But when you listen carefully to what Bush and Kerry say, it becomes clear that the differences between them are more profound than the matter of who can be more effective in achieving the same ends. Bush casts the war on terror as a vast struggle that is likely to go on indefinitely, or at least as long as radical Islam commands fealty in regions of the world. In a rare moment of either candor or carelessness, or perhaps both, Bush told Matt Lauer on the ''Today'' show in August that he didn't think the United States could actually triumph in the war on terror in the foreseeable future. ''I don't think you can win it,'' he said -- a statement that he and his aides tried to disown but that had the ring of sincerity to it.
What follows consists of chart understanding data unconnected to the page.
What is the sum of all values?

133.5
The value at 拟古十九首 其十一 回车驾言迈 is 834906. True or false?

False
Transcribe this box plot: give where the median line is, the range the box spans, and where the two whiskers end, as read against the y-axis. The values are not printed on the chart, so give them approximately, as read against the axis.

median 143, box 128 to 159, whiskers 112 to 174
He and other members of his administration have said that Americans should expect to be attacked again, and that the constant shadow of danger that hangs over major cities like New York and Washington is the cost of freedom. In his rhetoric, Bush suggests that terrorism for this generation of Americans is and should be an overwhelming and frightening reality.
When I asked Kerry what it would take for Americans to feel safe again, he displayed a much less apocalyptic worldview. ''We have to get back to the place we were, where terrorists are not the focus of our lives, but they're a nuisance,'' Kerry said. ''As a former law-enforcement person, I know we're never going to end prostitution. We're never going to end illegal gambling. But we're going to reduce it, organized crime, to a level where it isn't on the rise. It isn't threatening people's lives every day, and fundamentally, it's something that you continue to fight, but it's not threatening the fabric of your life.'' [Emphasis added]
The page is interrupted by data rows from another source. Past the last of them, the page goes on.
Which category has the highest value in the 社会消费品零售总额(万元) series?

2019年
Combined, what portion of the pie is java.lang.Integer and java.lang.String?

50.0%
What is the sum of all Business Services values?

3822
I'm already at a point where the jihadists are not the focus of my life, thank you. However, Kerry's vision of "terrorists as acceptable criminal nuisance" is not the kind of film-noir future I want to live in. For one thing, it would coarsen our society, tolerating behavior akin to that of the KKK, lynch mobs, and the Timothy McVeighs of the world.
Mr. Giuliani said it well:
The idea that you can have an acceptable level of terrorism is frightening. How do you explain that to the people who are beheaded or the innocent people that are killed, that we’re going to tolerate a certain acceptable [level] of terrorism, and that acceptable level will exist and then we’ll stop thinking about it?I don't want to live as they do in Israel, wondering where the next atrocity will be while still mourning the victims of the last blast. That's not acceptable to the people in Bali, Saudi Arabia, Madrid, Pakistan, India, Beslan, Taba, Ras Shitan, or Baghdad either.
I agree with President Bush that the war against the jihadists may take decades. Yet the President is working to build a better world along the way, because he has a vision of leaving a legacy of freedom and democracy in our wake, of "spreading the peace".